[VORLIEGENDER TEXT]
======

Zu den Grundelementen der Basalen Stimulation gehören somatische, vibratorische und vestibuläre Maßnahmen. [4]
Somatische Maßnahmen
Hier wird sich auf empfindungsstimulierende Maßnahmen konzentriert. Berührungen innerhalb der Pflegemaßnahme können beispielsweise bei der Körperpflege durch die Nutzung von texturierten Waschlappen intensiviert werden. Somit wird die Körperwahrnehmung gefördert.
Vibratorische Maßnahmen
Hier können, im Rahmen der Mobilisation oder Körperpflege, die Hände der Pflegekraft am Körper des Patienten bzw. der Patientin in vibrierenden Bewegungen über den Rücken fahren, um die eigene Körpertiefe und -fülle fühlen zu lassen.

======

[DEINE AUFGABE]
Schreib den Text über Basale Stimulation vollständig und Wort für Wort ab.

======

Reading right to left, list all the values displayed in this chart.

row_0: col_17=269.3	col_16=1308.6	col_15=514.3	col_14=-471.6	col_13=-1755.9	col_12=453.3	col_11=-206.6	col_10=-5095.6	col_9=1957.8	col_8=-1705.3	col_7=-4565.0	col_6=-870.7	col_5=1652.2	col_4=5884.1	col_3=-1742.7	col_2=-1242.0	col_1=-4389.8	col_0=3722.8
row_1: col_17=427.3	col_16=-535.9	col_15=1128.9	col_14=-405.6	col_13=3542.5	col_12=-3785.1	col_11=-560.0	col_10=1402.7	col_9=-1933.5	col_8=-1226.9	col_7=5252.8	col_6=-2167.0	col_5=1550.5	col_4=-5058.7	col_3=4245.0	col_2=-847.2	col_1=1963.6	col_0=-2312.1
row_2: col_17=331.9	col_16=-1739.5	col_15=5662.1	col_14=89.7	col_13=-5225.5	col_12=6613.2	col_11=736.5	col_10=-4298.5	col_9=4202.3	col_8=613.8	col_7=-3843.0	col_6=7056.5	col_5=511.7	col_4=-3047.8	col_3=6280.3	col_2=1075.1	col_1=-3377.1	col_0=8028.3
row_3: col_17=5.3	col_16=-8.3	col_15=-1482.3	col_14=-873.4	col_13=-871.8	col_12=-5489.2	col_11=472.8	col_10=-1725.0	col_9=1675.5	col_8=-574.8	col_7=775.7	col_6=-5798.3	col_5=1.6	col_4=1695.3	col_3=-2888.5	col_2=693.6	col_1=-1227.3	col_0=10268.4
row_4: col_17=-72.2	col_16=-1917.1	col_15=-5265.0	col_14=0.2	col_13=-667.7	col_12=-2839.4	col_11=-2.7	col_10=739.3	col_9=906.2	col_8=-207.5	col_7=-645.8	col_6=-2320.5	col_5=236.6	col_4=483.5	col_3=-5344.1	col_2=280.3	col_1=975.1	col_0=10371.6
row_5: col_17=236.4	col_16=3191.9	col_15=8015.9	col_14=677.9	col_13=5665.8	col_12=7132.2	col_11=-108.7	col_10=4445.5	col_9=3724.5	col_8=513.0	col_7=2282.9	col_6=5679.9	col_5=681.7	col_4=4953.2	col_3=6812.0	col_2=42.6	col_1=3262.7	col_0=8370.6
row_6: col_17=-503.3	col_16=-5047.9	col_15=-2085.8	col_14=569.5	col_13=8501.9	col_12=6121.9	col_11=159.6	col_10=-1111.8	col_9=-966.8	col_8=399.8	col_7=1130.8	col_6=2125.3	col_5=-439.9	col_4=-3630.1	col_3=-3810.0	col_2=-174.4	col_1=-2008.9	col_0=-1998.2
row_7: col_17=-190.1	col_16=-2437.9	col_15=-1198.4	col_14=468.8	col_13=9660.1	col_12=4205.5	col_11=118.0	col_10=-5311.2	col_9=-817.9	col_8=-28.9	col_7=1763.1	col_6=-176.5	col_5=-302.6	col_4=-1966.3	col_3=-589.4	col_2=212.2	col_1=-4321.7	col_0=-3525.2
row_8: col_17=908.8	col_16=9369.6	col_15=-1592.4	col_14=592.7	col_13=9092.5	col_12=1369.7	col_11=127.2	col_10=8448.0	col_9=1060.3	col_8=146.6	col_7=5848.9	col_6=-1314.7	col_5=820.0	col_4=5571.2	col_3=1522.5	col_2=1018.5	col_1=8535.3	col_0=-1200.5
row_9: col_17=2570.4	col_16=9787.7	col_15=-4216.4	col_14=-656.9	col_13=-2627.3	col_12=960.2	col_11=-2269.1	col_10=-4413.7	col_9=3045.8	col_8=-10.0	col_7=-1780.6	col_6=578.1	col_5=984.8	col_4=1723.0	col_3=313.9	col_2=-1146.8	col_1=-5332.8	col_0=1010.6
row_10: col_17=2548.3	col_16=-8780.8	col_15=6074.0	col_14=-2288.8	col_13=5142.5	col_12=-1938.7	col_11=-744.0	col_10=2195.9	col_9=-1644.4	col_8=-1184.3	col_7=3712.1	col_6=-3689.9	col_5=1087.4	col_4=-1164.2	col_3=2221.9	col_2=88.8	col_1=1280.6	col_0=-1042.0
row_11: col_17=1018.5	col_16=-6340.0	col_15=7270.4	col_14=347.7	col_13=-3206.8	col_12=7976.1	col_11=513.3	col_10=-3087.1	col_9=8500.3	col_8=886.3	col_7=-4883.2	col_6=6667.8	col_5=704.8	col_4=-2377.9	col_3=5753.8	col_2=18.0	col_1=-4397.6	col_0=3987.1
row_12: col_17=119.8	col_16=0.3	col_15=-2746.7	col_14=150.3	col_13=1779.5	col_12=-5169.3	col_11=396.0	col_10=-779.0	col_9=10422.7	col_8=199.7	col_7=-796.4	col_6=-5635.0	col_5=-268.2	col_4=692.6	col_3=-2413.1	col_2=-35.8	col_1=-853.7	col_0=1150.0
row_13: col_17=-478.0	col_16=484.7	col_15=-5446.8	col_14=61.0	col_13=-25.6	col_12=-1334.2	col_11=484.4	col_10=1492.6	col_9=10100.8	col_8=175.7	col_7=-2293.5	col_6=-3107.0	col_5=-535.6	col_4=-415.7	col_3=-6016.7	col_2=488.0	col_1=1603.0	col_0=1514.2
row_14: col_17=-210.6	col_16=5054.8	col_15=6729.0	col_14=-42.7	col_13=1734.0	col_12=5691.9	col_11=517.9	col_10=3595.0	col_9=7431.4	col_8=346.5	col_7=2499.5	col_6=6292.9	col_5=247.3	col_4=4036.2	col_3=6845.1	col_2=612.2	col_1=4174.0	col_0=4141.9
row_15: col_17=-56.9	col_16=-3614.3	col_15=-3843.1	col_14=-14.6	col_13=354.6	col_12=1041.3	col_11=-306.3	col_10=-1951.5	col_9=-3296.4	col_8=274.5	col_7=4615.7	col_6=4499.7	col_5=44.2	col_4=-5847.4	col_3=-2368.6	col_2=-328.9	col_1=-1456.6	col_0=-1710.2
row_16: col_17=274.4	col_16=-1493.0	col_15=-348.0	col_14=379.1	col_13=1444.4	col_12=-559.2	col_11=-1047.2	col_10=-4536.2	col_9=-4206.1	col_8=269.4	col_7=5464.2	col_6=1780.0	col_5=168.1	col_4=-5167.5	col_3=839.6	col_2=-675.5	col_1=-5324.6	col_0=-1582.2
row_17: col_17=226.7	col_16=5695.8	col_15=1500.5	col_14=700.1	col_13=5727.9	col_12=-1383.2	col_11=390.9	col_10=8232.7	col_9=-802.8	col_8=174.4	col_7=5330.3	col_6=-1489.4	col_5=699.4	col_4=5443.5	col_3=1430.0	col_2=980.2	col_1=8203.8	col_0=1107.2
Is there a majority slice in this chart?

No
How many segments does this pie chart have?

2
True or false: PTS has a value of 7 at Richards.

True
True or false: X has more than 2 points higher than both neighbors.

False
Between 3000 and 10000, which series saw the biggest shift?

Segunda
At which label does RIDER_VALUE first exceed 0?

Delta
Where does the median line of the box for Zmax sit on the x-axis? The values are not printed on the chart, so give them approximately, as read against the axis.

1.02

======

[LÖSUNG]
Zu den Grundelementen der Basalen Stimulation gehören somatische, vibratorische und vestibuläre Maßnahmen. [4]
Somatische Maßnahmen
Hier wird sich auf empfindungsstimulierende Maßnahmen konzentriert. Berührungen innerhalb der Pflegemaßnahme können beispielsweise bei der Körperpflege durch die Nutzung von texturierten Waschlappen intensiviert werden. Somit wird die Körperwahrnehmung gefördert.
Vibratorische Maßnahmen
Hier können, im Rahmen der Mobilisation oder Körperpflege, die Hände der Pflegekraft am Körper des Patienten bzw. der Patientin in vibrierenden Bewegungen über den Rücken fahren, um die eigene Körpertiefe und -fülle fühlen zu lassen.